On Aug. 5, the Enola Gay crew was briefed and told that the scientists truly did not know what would happen when they dropped the bomb. In fact, the reality was that it might blow up the plane. And then they were told to “go get some sleep.” Dutch said he stayed up all night in a poker game with Tom Ferebee, the Enola Gay’s bombardier, and Paul Tibbets. He remembered having pineapple fritters for breakfast the next morning because he hated them and Paul Tibbets loved them.
The Enola Gay crew left at 2:45 a.m., and the mission took approximately 13 hours. The planned time to drop the bomb was 9:15 a.m., and the bomb was dropped 17 seconds “late.” The mission to Hiroshima was the perfect mission. Everything went exactly according to plan. As Mr. Van Kirk matter of factly put it, “I don’t know any way to fight a war without killing people.” 6,000 people a day were being killed including Americans, Chinese, Japanese and POW’s. There was not a GI in the Pacific then who would say we shouldn’t have dropped the bomb. They were going to have to invade Japan and the losses ours and theirs, would have been so much worse than what was suffered after the bomb was dropped. And interestingly, even after the first bomb was released, the Japanese belief that the Americans had only one bomb because of the difficulty of making uranium 235 necessitated the dropping the second bomb, a plutonium bomb, to force the surrender.

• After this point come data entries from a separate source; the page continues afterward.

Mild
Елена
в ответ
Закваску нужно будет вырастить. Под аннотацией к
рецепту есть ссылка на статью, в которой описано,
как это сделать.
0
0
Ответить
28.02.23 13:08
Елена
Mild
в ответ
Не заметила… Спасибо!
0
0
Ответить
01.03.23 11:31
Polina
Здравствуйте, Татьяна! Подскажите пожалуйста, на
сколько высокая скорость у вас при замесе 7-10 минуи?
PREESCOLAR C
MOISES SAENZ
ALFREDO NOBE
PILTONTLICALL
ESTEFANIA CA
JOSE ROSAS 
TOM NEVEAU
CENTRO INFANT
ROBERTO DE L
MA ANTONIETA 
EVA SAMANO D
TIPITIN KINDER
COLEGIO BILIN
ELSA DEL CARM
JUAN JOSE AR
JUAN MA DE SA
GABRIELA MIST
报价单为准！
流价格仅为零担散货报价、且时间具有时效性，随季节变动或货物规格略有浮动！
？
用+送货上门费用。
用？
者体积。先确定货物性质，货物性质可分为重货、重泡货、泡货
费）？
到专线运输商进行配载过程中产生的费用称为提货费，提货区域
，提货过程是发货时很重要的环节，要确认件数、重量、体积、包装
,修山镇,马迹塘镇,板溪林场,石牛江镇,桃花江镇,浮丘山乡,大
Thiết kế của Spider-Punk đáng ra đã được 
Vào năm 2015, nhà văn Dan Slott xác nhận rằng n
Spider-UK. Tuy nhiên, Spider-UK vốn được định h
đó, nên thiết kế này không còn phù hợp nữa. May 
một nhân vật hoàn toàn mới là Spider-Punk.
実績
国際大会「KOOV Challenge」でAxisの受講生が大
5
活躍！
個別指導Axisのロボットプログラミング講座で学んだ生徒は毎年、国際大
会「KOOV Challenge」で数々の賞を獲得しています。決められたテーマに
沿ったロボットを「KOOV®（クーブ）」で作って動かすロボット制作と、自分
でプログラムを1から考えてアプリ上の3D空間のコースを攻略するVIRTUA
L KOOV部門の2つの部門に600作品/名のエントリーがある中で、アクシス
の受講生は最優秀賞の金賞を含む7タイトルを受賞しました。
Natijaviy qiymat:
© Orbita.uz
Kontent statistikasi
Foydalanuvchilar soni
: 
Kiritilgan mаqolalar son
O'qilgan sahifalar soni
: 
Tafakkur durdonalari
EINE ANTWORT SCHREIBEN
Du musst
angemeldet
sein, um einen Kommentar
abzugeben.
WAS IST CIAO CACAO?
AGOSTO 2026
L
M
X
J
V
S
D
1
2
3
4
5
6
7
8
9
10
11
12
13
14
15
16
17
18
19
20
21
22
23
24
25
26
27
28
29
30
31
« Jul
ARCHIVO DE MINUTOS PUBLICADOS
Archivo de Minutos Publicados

The audience was spellbound by the first-person account of the training of the crews and execution of the historic dropping of the first atomic bomb which brought an end to the 2nd World War. After a question and answer session, Van Kirk returned to the Museum and signed vintage photographs and books well into the evening, and at 4:00 Captain Joe Fagundes performed a fly over in his vintage WWII airplane complete with stunts and a smoke trail.
LaGrange experienced an unforgettable day of learning and sharing. The sense of community was tremendous. The man who navigated the “perfect mission” gave LaGrange “the perfect day.”
Our congratulations to Isabelle and our love and gratitude not only to our company Veterans, but to Veterans and active Armed Service Members everywhere.